Humor is my go-to, my safety net, and my comfort zone. When in doubt, I laugh it out and make fun of myself because otherwise life will hurt. Ugh.
Some may see right through my attempts, but making jokes is my coping mechanism. It’s my survival tool and the barrier between me and a full mental breakdown. It’s an area of daylight and happiness where you and I can both be comfortable when you ask me if I’m okay. Outside of the humor in a bad situation are the facts, and sometimes I’m not ready to face them. Sometimes, I’d rather stay in my happy place, where I use humor to cope with my depression and all the other worries in my life. Where I use humor to try to make you smile and myself smile because, well, it brings me joy. *shrug* I hate to point it out because I know there are moments when I should be more serious. I’m working on it.
Recently I ran into an old family friend that I haven’t seen in almost 10 years. A friend I haven’t talked to since before my little sister passed away in 2010. This old friend lit up when she saw me. She wanted to know how I was and how my mom is, and to share old memories about my little sister. She went on about how my sister was inspirational and strong and as she spoke I saw flashes of memories that I, emotionally, couldn’t handle. I could feel my heart beating out of my chest as she spoke to me, my eyes started to well up. Even though I was happy that she was excited to share this moment with me, she caught me off guard, and I was approaching a very public breakdown. The alarms started going off inside my head and I knew I was starting to panic. I was in flight mode and in that moment, instead of fully feeling the sadness of those memories, I decided that I didn’t want to show vulnerability to this person and chose to keep the conversation light, crack a joke, and rush back off to my “busy” day. I wasn’t busy, I was panicking, and in case of emergency, I always use humor.

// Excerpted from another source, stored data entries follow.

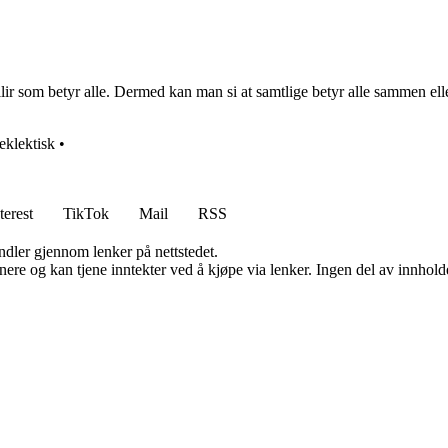
m betyr alle. Dermed kan man si at samtlige betyr alle sammen eller all
eklektisk
•
terest
TikTok
Mail
RSS
andler gjennom lenker på nettstedet.
re og kan tjene inntekter ved å kjøpe via lenker. Ingen del av innholdet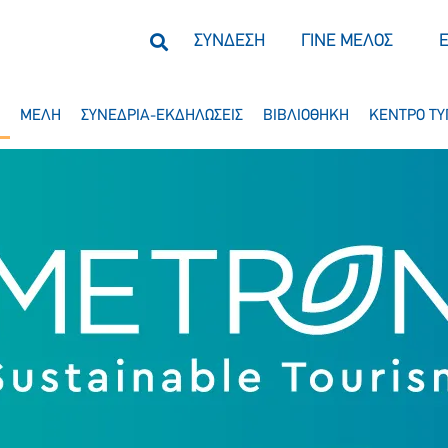
ΣΥΝΔΕΣΗ
ΓΙΝΕ ΜΕΛΟΣ
ΜΕΛΗ
ΣΥΝΕΔΡΙΑ-ΕΚΔΗΛΩΣΕΙΣ
ΒΙΒΛΙΟΘΗΚΗ
ΚΕΝΤΡΟ ΤΥ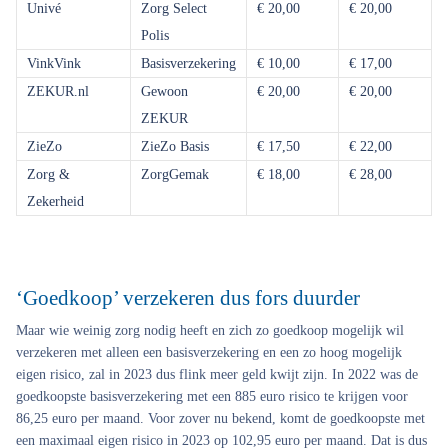
Univé
Zorg Select
€ 20,00
€ 20,00
Polis
VinkVink
Basisverzekering
€ 10,00
€ 17,00
ZEKUR.nl
Gewoon
€ 20,00
€ 20,00
ZEKUR
ZieZo
ZieZo Basis
€ 17,50
€ 22,00
Zorg &
ZorgGemak
€ 18,00
€ 28,00
Zekerheid
‘Goedkoop’ verzekeren dus fors duurder
Maar wie weinig zorg nodig heeft en zich zo goedkoop mogelijk wil
verzekeren met alleen een basisverzekering en een zo hoog mogelijk
eigen risico, zal in 2023 dus flink meer geld kwijt zijn. In 2022 was de
goedkoopste basisverzekering met een 885 euro risico te krijgen voor
86,25 euro per maand. Voor zover nu bekend, komt de goedkoopste met
een maximaal eigen risico in 2023 op 102,95 euro per maand. Dat is dus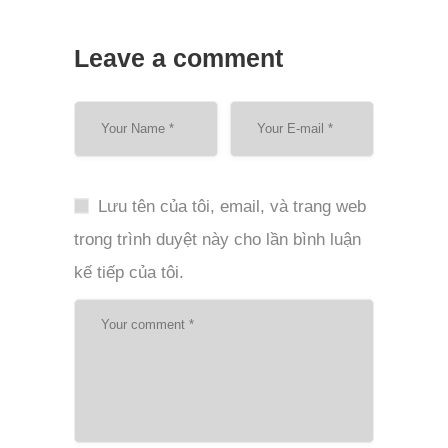
Leave a comment
Lưu tên của tôi, email, và trang web
trong trình duyệt này cho lần bình luận
kế tiếp của tôi.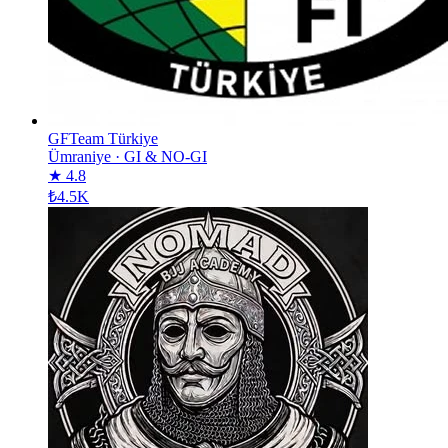
GFTeam Türkiye
Ümraniye
·
GI & NO-GI
★ 4.8
₺4.5K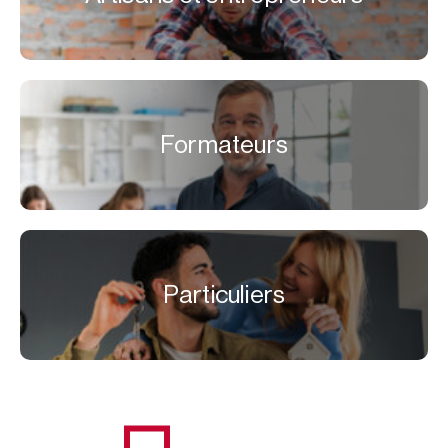
Formateurs
Particuliers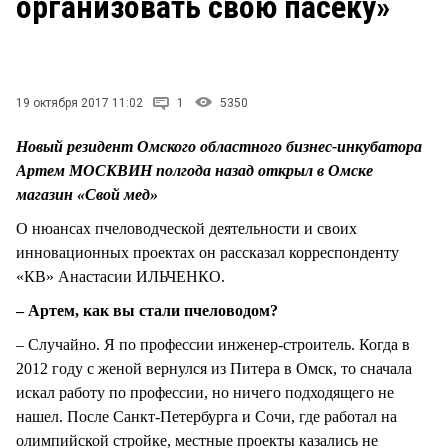
организовать свою пасеку»
19 октября 2017 11:02
1
5350
Новый резидент Омского областного бизнес-инкубатора
Артем МОСКВИН полгода назад открыл в Омске
магазин «Свой мед»
О нюансах пчеловодческой деятельности и своих
инновационных проектах он рассказал корреспонденту
«КВ» Анастасии ИЛЬЧЕНКО.
– Артем, как вы стали пчеловодом?
– Случайно. Я по профессии инженер-строитель. Когда в
2012 году с женой вернулся из Питера в Омск, то сначала
искал работу по профессии, но ничего подходящего не
нашел. После Санкт-Петербурга и Сочи, где работал на
олимпийской стройке, местные проекты казались не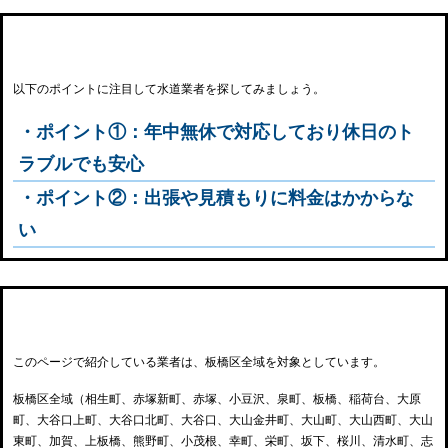
板橋区でおすすめの水道事業者の注目ポイント
以下のポイントに注目して水道業者を探してみましょう。
・ポイント①：年中無休で対応しており休日のト
ラブルでも安心
・ポイント②：出張や見積もりに料金はかからな
い
板橋区内の対象エリア
このページで紹介している業者は、板橋区全域を対象としています。
板橋区全域（相生町、赤塚新町、赤塚、小豆沢、泉町、板橋、稲荷台、大原
町、大谷口上町、大谷口北町、大谷口、大山金井町、大山町、大山西町、大山
東町、加賀、上板橋、熊野町、小茂根、幸町、栄町、坂下、桜川、清水町、志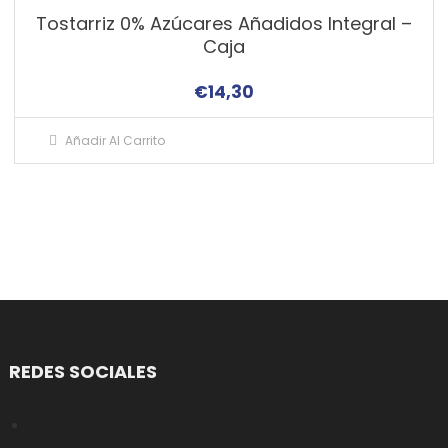
Tostarriz 0% Azúcares Añadidos Integral –
Caja
€
14,30
Añadir Al Carrito
REDES SOCIALES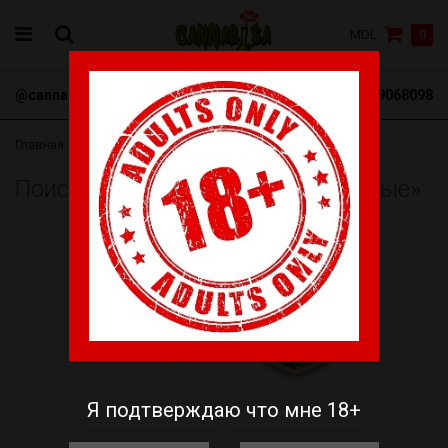
MDL
0
@cannabisa_net
+3769068098
Главная
Поиск товаров «Феминизированные»
-27%
-50%
Я подтверждаю что мне 18+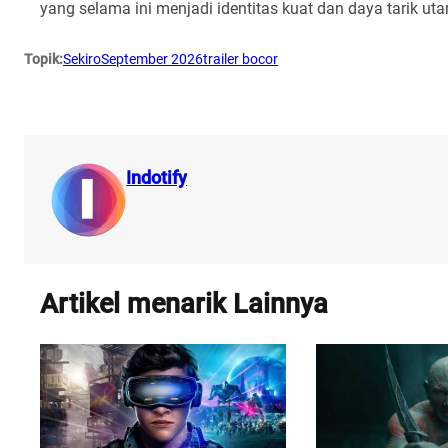
yang selama ini menjadi identitas kuat dan daya tarik uta
Topik:
Sekiro
September 2026
trailer bocor
Indotify
Artikel menarik Lainnya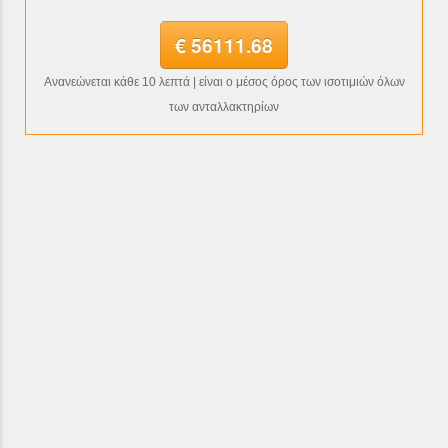
€ 56111.68
Ανανεώνεται κάθε 10 λεπτά | είναι ο μέσος όρος των ισοτιμιών όλων
των ανταλλακτηρίων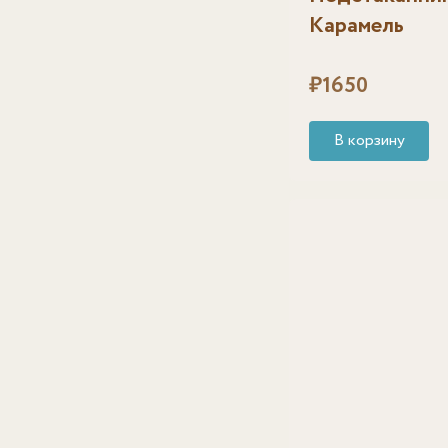
Карамель
₽
1650
В корзину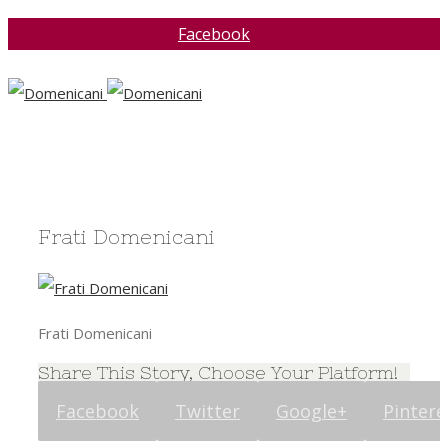
Facebook
Frati Domenicani
Frati Domenicani
Share This Story, Choose Your Platform!
Facebook
Twitter
Google+
Pintere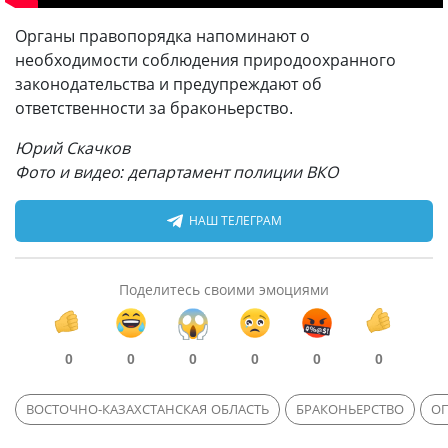
Органы правопорядка напоминают о
необходимости соблюдения природоохранного
законодательства и предупреждают об
ответственности за браконьерство.
Юрий Скачков
Фото и видео: департамент полиции ВКО
НАШ ТЕЛЕГРАМ
Поделитесь своими эмоциями
0
0
0
0
0
0
ВОСТОЧНО-КАЗАХСТАНСКАЯ ОБЛАСТЬ
БРАКОНЬЕРСТВО
О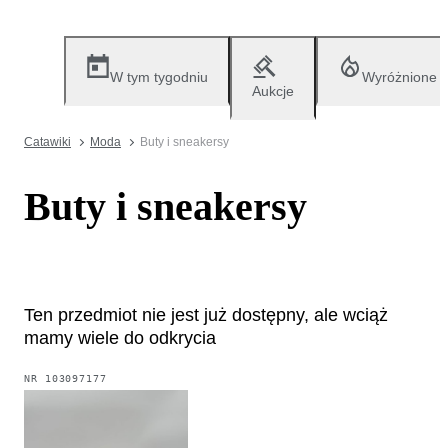
W tym tygodniu
Wyróżnione
Aukcje
Catawiki
Moda
Buty i sneakersy
Buty i sneakersy
Ten przedmiot nie jest już dostępny, ale wciąż
mamy wiele do odkrycia
NR
103097177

The truth is, talking about my late sister is still hard for me. I don’t even like to think about her because it makes me sad, maybe it’s unhealthy, but it’s how I’m getting by. The other truth is my mom isn’t doing that well, and when people ask about her I say, “she’s good”, and then crack a joke or change the subject to save me from actually thinking about her health. To avoid me getting tunnel vision about the inevitable future and making the conversation uncomfortable for both me and the other person. The last truth is, I’m fine. But, being “fine” involves me having a hard time reliving the past, having a hard time dealing with the sad parts of life, and, occasionally, pretending everything is okay. I like to laugh, it makes me happy, and it makes me feel like, even if it’s not right now, everything will be okay. Because it will, it really will be okay.
In another world maybe I could be sad about the memories of my sister and sad about her loss and it would be okay. I would be able to talk about her without fearing that it will make people uncomfortable and cause them to avoid me. I would be able to have thoughts about the past without going to the darkest places. My sadness is avoided and brushed off to avoid the depression spiral I go to if I think about the sad stuff too much or too long. But, of course, it catches up to me sometimes because I never want to deal with it. I’m afraid to make you sad, so I lesson my problems and cover up my worries with a joke and lighthearted conversation. I even do this with my closest friends, because I know they are going through their own shit too…but doesn’t that mean we are all out here struggling alone?
The best thing I ever did was start talking about my life and my thoughts to my friends. All of it, good and bad. Most of my life I was afraid to make people uncomfortable or make people worry about me, so I kept my pain to myself and tried to deal with it alone, but it became suffocating. Then, I opened up, started to talk to the people I trusted, and I could breathe again. Not everyone has earned the right to your vulnerability, but if they have, let them know when you are not okay, they will want to hear it.
If you have ever felt like you had to go through something alone to spare someone else feeling the same way you do, know that we have all been there. A time and place exists for the tough conversations. I am not going to unleash my fury to the person taking my order at the coffee shop when they ask, “how are you today?” In those moments, I will say that I’m fine, even if I’m not, because my goal is not to make a stranger super uncomfortable. BUT, when my close friends, spouse, and family ask me how I am doing, I will be honest with them because I know that I would want them to be honest with me. I know I wouldn’t want them to suffer through anything alone. I will speak up if I am having a tough time and vent when necessary. It’s perfectly okay to choose who you tell to your story to. To say you’re fine to those in passing, or to those who you don’t trust or know well. But don’t forget, like I do often do, that it’s okay to feel. It’s okay to open up to those you love and trust and say that you are sad or that you are going though something difficult. It is absolutely okay to use humor to save yourself. And when you have had enough with the jokes, maybe your people will surprise you, like mine did. Maybe they will suck at giving advice or give you advice that you haven’t asked for, maybe they will be uncomfortable. But maybe, they will sit down in that dark hole with you. You don’t have to do the sucky parts of life alone, and even though you may want to, it’s not your job to make everyone around you comfortable. Let people know that, you too, are human and that your feelings are valid and REAL. Start talking.